考えてみれば、アイルランドの国土には泥炭地がたくさんある。泥炭は燃料になるため、大麦モルトを乾燥させる熱源にも広く使用されていた。かつてのアイリッシュウイスキーとは、現代のものと根本的に異なったフレーバーだったことが想像できる。アイルランドの田舎で、スモーキーなウイスキーがつくられているイメージはロマンチックだ。だが史実を遡ると、イメージよりもなかり複雑な経緯が見えてくる。

ピートの効いた大麦モルトからスピリッツをつくる伝統は、蒸溜所の所在地や地元の人々の好みによっても変わってくる。アイルランドでもピートの効いたスピリッツはつくられていたが、それは合法にしろ密造にしろ、主にアイルランド島の北西部が舞台だった。

密造酒で有名なのは、ドニゴール県でイニシュオーウェン産のポティーン(原料は大麦モルト)。それぞれの蒸溜所は小規模だったが、生産量は馬鹿馬鹿しいぐらいに潤沢だった。イーニアス・カフェ(連続式蒸溜機を発明する前は物品税の監察官)が、1807年にこんな調査記録を記述している。

「イニショウエン半島には、800軒以上の蒸溜所が無届けでスピリッツを密造している。

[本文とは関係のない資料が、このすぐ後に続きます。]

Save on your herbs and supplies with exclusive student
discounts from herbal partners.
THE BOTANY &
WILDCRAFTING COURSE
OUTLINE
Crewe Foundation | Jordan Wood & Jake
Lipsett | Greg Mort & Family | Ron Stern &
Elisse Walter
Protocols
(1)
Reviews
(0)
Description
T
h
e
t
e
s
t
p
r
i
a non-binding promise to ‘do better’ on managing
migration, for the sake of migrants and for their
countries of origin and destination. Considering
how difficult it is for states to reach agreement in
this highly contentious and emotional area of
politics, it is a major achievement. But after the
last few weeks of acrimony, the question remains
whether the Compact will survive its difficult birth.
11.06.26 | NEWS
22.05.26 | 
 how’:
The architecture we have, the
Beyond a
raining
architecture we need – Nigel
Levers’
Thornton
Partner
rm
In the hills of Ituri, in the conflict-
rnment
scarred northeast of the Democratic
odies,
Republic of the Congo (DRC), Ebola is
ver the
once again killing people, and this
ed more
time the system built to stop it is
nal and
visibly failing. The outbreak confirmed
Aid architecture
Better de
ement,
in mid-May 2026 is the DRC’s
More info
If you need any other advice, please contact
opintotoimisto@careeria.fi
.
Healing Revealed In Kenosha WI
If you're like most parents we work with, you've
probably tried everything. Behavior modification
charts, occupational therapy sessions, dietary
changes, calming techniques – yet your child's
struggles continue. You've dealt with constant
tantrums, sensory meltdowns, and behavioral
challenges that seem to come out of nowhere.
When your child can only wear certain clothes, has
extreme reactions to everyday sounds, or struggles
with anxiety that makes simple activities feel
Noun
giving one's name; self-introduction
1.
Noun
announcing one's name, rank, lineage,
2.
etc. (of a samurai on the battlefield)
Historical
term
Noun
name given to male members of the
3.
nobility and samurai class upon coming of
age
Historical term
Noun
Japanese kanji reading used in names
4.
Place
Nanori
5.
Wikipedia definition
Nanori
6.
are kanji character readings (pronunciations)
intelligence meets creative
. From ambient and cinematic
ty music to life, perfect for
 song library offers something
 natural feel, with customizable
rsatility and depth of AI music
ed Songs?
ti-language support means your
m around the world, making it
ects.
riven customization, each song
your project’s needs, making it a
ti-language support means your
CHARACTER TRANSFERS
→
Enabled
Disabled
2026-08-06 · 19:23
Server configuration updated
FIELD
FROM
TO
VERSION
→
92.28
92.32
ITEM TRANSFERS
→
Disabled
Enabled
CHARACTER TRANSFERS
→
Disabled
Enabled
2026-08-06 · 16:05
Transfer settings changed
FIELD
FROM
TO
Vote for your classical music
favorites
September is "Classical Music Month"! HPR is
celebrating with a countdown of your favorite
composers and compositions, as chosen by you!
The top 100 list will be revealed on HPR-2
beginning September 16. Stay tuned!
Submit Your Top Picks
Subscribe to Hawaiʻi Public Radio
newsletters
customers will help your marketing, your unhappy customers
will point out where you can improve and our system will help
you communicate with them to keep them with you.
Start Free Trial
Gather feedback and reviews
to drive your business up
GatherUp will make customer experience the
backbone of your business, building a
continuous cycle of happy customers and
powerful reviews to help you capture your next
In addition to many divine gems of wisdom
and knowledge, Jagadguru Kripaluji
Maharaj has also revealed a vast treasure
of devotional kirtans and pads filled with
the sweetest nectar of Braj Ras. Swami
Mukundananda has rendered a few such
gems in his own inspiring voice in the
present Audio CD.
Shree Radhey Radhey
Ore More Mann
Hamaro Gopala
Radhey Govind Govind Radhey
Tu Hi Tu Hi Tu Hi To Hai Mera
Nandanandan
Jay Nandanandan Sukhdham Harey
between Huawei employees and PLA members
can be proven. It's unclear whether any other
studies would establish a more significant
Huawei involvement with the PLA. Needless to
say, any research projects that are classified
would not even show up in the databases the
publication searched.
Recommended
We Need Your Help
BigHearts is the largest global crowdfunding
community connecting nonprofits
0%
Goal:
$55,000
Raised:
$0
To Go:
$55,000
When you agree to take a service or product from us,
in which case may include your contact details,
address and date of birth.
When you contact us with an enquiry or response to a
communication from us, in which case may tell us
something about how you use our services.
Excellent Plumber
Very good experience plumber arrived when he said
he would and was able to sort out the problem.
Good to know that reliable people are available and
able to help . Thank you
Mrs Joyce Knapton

そのうちの101軒が、36時間以内に特定できた」

この「イニショウエン」と呼ばれる密造酒は、アイルランド全域に密輸されて販売されていた。月刊誌「ベルファスト・マンスリー」が1809年に次のような記事を掲載している。

「スモーキーなウイスキーが販売されている地域では(中略)、消費税を支払い済みの正規品よりも3シリング高い値段で流通していた」

つまりスモーク香のない官製ウイスキーは、一部のウイスキーファンに人気がなかったのである。

 

産業統制により駆逐されたスモーク香

 

アイルランドで、実際どれくらいの割合のスピリッツが、ピートの効いたモルト原料を使用していたのか知る由はない。だが1800年代までに強化された酒造免許制度が原因で、その後も長く続く大きな変化が起こった。つまりはダブリン、コーク、ベルファストなどの都市にある大型蒸溜所を優遇する政策を進めてしまったのだ。

「あのピート香がなければスコッチを好きになれそうなんだけど」「そんなあなたにオールドブッシュミルズ」と打ち出した古い広告。ノンピートは、スコッチに席巻された市場でアイリッシュが生き残るための方針だった。

これらの大型蒸溜所は何よりも効率を重んじ、穀物原料を大量に使用した。そして重要なのは、イングランドから簡単に石炭を輸入できたことである。アイルランドの財務報告書を調べると、1821年の時点で33軒の蒸溜所が公式に操業している。そのうちピートを燃料に使用していたのはわずか5軒で、その5軒のスチル容量をすべて足してもダブリンの蒸溜所にある最小の蒸溜器1基に及ばなかった。当時はまだ数百軒ほどの無認可蒸溜所がピートを使用していた可能性はあるものの、その生産量は比較的少なかったと見られている。

港湾都市にある巨大蒸溜所が生産量で圧倒し、リスクを承知でつくられていた密造酒への締め付けも厳しくなった。そもそも小型の蒸溜器しかない田舎の蒸溜所を禁酒の波と飢饉が襲った。そのような要因が重なって、アイルランドでは次第にピートの使用が廃れていったのである。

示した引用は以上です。